The word "pwned" originated from the online computer game World of Warcraft, where a map designer misspelt ‘owned’ (where own was intended to be used in the sense of 'conquer' or 'dominate'). When the computer beat a player, a message along the lines of: X has been owned should have been displayed. Instead, it said: X has been pwned. Conveniently, pwned is also a nice combination of the words 'power' and 'owned' or 'perfectly owned'. Regardless of its origin, pwned has gained currency in common parlence. It made it into the Oxford Dictionary in 2015 and simply means ‘defeated’ in any kind of competitive context.
Anyway, back in 2013 a security expert, Troy Hunt, was analysing data breaches for trends and patterns. He realised that many breaches could harm users who might not even be aware their data was compromised. As a result, he developed the Have I Been Pwned website (HIBP).
HIBP allows you to check if any of your email addresses have been involved in a data breach. As of the time of writing HIBP has indexed over 10 billion pwned accounts over 478 pwned websites. You can check if any of your logons have been pwned by visiting https://haveibeenpwned.com/. Check it out!
Visit haveibeenpwned.com to check if you’ve been pwned
Earlier this month Troy decided to open source HIBP following a failed (and extremely tiring) M&A process, and wrote this great blog article. He describes much of his journey with HIBP and explains why he decided to open source it. If you’re interested in this type of thing his experience makes for a great read.
How to forget all your passwords (except for one)

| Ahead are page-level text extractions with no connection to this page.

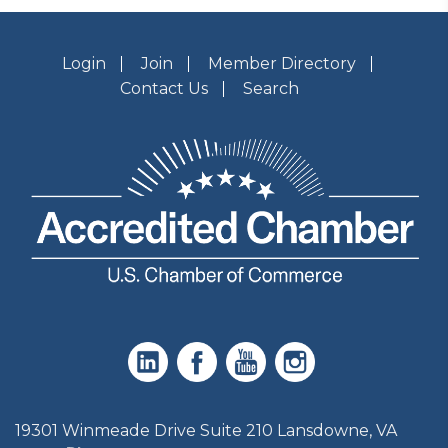
Login
Join
Member Directory
Contact Us
Search
19301 Winmeade Drive Suite 210 Lansdowne, VA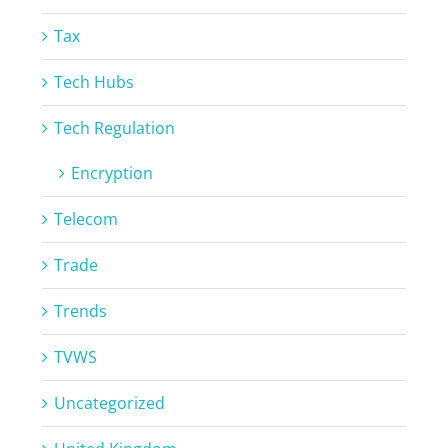
Tax
Tech Hubs
Tech Regulation
Encryption
Telecom
Trade
Trends
TVWS
Uncategorized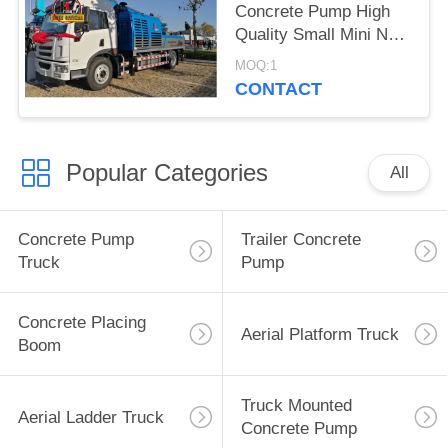
Concrete Pump High
Quality Small Mini New
Truck Mounted
MOQ:1
Concrete Pump For
CONTACT
Sale
Popular Categories
All
Concrete Pump
Trailer Concrete
Truck
Pump
Concrete Placing
Aerial Platform Truck
Boom
Truck Mounted
Aerial Ladder Truck
Concrete Pump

It’s easy to protect yourself from this type of attack by using a password manager. The best thing about password managers is they remember your passwords for you, which means you can have as many of them as you like! They also generate stronger passwords than you could ever hope, and some even check HIPB automatically. This means you’re more secure and only need to remember one ‘master’ password.
If you work in IT you probably already use a password manager but if not, or know someone who doesn't, then check out this August 2020 article by Wired: The Best Password Managers to Secure Your Digital Life.
Many of these have family deals too, which are great if you have teenagers in your house or want to share passwords with your partner. An annual subscription might even make a good Christmas present!